According to Amy Mackinnon (Biden Expected to Put the World’s Kleptocrats on Notice, published in Foreign Policy on December 3, 2020), Joe Biden is expected to make a crackdown on illicit finance both at home in the United States and abroad a centerpiece of his administration, a move that could have profound implications for anti-corruption efforts around the globe.
Biden, who as vice president spearheaded the Obama administration’s fight against corruption and kleptocracy, has repeatedly vowed to make it a focus as president. Two years ago, Biden and his former advisor Michael Carpenter warned in Politico about the threat posed by foreign money of unknown origins to the integrity of U.S. elections. He echoed those concerns in a Foreign Affairs essay this spring.
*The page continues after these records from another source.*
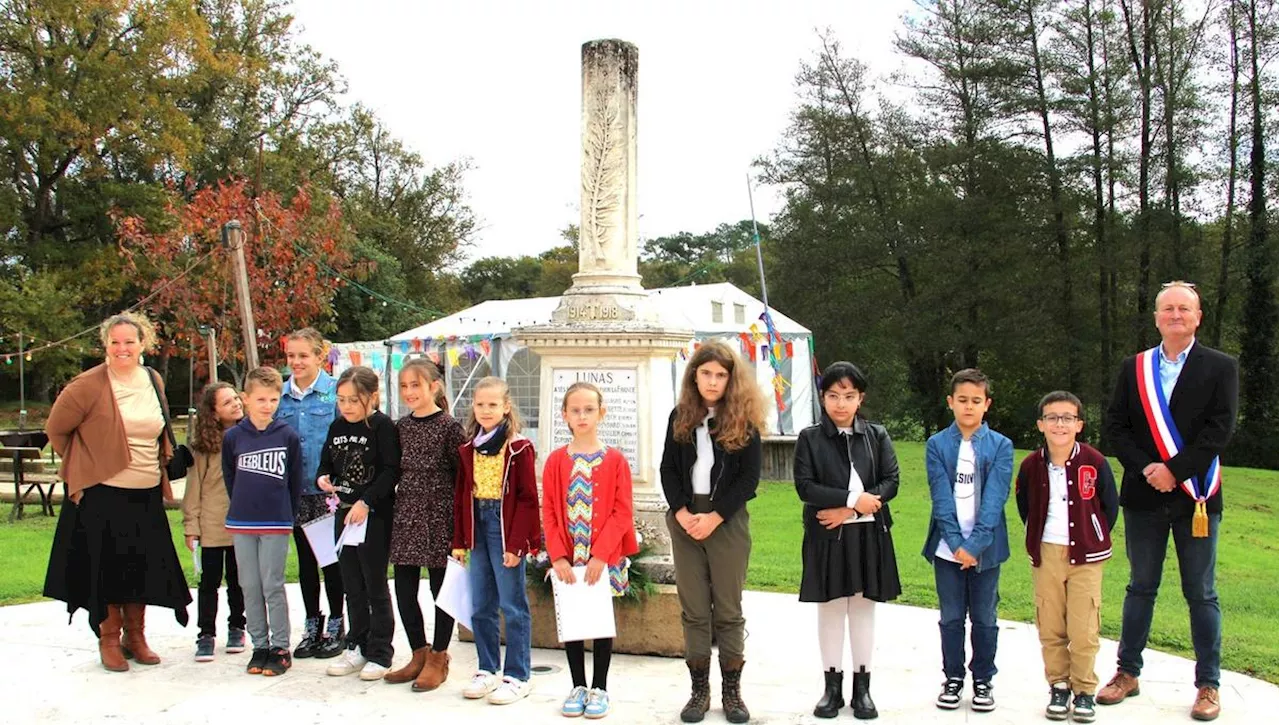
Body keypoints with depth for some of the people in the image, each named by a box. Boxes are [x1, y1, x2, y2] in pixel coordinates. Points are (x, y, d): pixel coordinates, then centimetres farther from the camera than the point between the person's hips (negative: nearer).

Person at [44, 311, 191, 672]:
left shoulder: (153, 381, 7)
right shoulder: (89, 385, -10)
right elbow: (56, 428, -1)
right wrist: (83, 465, 1)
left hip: (147, 493, 5)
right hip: (102, 493, -5)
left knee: (143, 566, 10)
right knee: (106, 567, 3)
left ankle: (135, 636, 25)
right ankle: (109, 639, 19)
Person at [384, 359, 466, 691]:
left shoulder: (449, 426, -8)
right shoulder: (401, 427, 8)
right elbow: (395, 471, 14)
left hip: (439, 516, -6)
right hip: (406, 515, 6)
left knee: (441, 589, 4)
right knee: (404, 591, 9)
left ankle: (438, 659, 17)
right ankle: (419, 655, 25)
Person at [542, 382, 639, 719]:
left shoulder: (615, 460, -5)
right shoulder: (556, 461, 1)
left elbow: (622, 512, -8)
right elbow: (549, 512, 0)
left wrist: (600, 554, -15)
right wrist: (558, 556, -10)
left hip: (604, 558, -2)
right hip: (567, 558, 2)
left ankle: (599, 688, 18)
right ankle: (578, 686, 22)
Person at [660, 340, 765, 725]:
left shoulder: (744, 420, -1)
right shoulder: (680, 417, 7)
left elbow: (749, 477, -5)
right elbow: (668, 469, 6)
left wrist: (714, 517, -13)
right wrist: (682, 513, -9)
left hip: (727, 521, -2)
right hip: (685, 520, 3)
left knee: (728, 608, 2)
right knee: (693, 608, 5)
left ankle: (731, 691, 10)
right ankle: (699, 689, 11)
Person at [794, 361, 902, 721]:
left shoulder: (876, 435, 4)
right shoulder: (809, 438, -1)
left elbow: (891, 482, -3)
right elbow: (805, 486, -10)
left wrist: (847, 511, -14)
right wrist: (854, 499, -18)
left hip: (868, 534, 1)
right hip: (826, 535, -1)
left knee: (863, 607, 7)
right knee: (831, 607, 6)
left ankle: (862, 686, 16)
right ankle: (832, 686, 16)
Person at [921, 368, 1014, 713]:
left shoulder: (1001, 446, 0)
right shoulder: (937, 445, 1)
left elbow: (994, 500, -9)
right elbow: (942, 498, -6)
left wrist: (975, 545, -17)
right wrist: (956, 543, -15)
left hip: (985, 548, 0)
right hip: (947, 548, 0)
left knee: (984, 618, 9)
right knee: (951, 618, 9)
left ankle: (983, 680, 23)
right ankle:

“I will lead efforts internationally to bring transparency to the global financial system, go after illicit tax havens, seize stolen assets, and make it more difficult for leaders who steal from their people to hide behind anonymous front companies,” he wrote. And Biden’s pick for national security advisor, Jake Sullivan, told Politico that one of his chief goals was to “rally our allies to combat corruption and kleptocracy, and to hold systems of authoritarian capitalism accountable for greater transparency and participation in a rules-based system.”
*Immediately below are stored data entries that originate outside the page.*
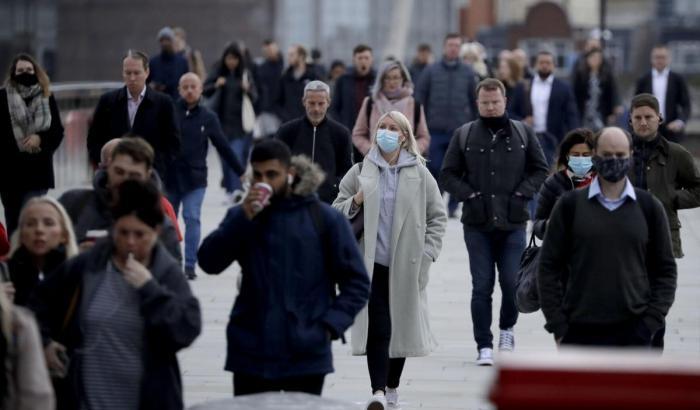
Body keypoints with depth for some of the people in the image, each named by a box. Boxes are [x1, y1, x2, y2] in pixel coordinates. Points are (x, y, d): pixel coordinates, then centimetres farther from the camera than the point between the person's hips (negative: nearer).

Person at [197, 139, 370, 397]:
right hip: (250, 355, 2)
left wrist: (331, 325, -11)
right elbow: (209, 262, -8)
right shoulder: (242, 216, 7)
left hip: (306, 355, -2)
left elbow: (356, 282, 2)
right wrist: (243, 218, -16)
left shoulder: (325, 219, 1)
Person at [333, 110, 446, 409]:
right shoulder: (360, 172, 4)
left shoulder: (419, 174, 3)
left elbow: (437, 216, 6)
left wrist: (427, 253, -2)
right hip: (372, 262, -1)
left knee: (401, 324, 10)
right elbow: (337, 211, 9)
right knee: (377, 326, -11)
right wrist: (355, 202, -12)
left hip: (406, 264, 1)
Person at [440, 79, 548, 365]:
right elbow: (448, 174, 7)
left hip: (513, 223, 0)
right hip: (477, 224, 0)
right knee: (482, 286, 0)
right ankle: (484, 346, 6)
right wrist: (468, 194, -7)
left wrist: (522, 193, -4)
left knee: (512, 282, -1)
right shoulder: (464, 135, 5)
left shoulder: (523, 133, 6)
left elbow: (540, 169, 10)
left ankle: (507, 329, 26)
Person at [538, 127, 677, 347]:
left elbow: (665, 269, 9)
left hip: (633, 332, 1)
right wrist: (557, 324, -5)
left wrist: (652, 320, -4)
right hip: (580, 333, 0)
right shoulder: (571, 205, 3)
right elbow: (549, 266, 3)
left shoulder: (649, 207, 6)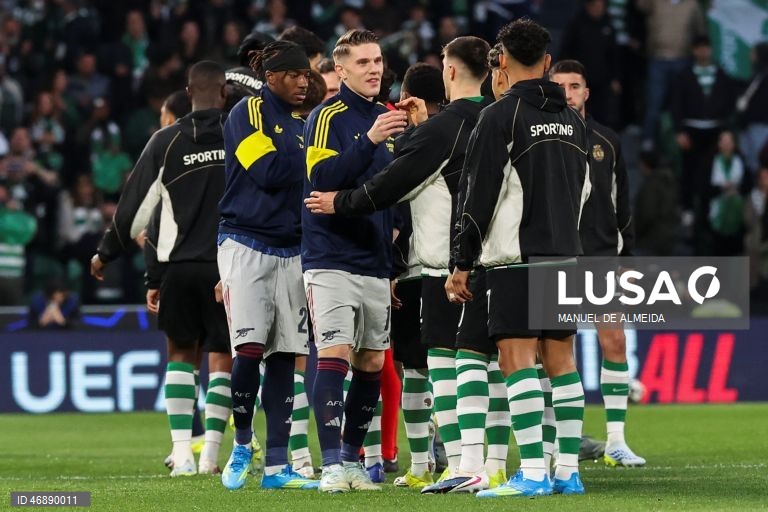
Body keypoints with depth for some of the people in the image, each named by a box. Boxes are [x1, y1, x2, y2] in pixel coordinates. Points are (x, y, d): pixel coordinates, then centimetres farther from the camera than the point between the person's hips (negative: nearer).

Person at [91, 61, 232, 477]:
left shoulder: (165, 142, 2)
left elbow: (136, 206, 7)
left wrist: (105, 254, 18)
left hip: (176, 267, 1)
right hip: (228, 266, -1)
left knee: (181, 353, 12)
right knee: (224, 357, 9)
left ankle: (182, 454, 2)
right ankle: (210, 454, 0)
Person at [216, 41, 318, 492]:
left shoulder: (300, 124, 15)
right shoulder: (248, 113, -4)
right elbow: (268, 173, -16)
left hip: (290, 251, 6)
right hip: (247, 246, -6)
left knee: (284, 356, 3)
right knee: (249, 349, -15)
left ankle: (277, 466, 4)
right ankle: (242, 444, 6)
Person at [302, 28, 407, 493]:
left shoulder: (387, 117, 13)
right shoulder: (328, 117, -7)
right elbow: (322, 180, -21)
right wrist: (370, 141, -30)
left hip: (376, 262, 7)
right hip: (332, 259, -7)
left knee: (372, 363, 8)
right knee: (334, 355, -13)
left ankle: (353, 459, 17)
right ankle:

Legislation that would create a beneficial ownership register — which would make it much harder to register anonymous shell companies in the United States — has been included in the National Defense Authorization Act, alongside a slate of other anti-corruption legislation.
“You have the national security community as interested in these issues as the anti-poverty community,” said Gary Kalman, the Director of Transparency International US.
“You would literally change the economics of global poverty,” Kalman said.
Sullivan’s emphasis on working alongside allies is likely to find a ready reception, especially in other major banking and economic hubs. “The UK is absolutely desperate to start working more closely with the US on this,” said Nate Sibley, a research fellow for the Hudson Institute’s Kleptocracy Initiative. “That’s the two major global financial centers.”
Biden has also outlined his intention to make international commitments to combat corruption a core tenet of the global summit of democracies that he pledged to host during his first year in office.
“This needs to be injected, mainstreamed if you will, into all of our multilateral engagements,” Carpenter said.
Biden’s expected focus on fighting financial opacity and corruption is a carry-over from his previous stint as vice president, when he was even more aggressive than President Barack Obama, according to Kalman.
Biden oversaw US policy toward Ukraine as the country charted a rocky but ambitious path of reforms in the wake of the 2014 revolution, and he leaned heavily on the country’s then-President Petro Poroshenko to clean up corruption. Biden went as far as threatening to withhold $1 billion in US aid to persuade the Ukrainians to oust the country’s notoriously corrupt prosecutor general Viktor Shokin. (That effort, which had broad support from the US government, the European Union, and the International Monetary Fund, was later used against Biden by Republicans during the 2020 presidential campaign.)
In Central America, Biden spearheaded a $750 million aid package intended to address the root causes of refugee and migrant flows, making much of the funds contingent on anti-corruption efforts, and he leaned on the former president of Guatemala to extend the work of a pioneering UN-backed anti-corruption commission.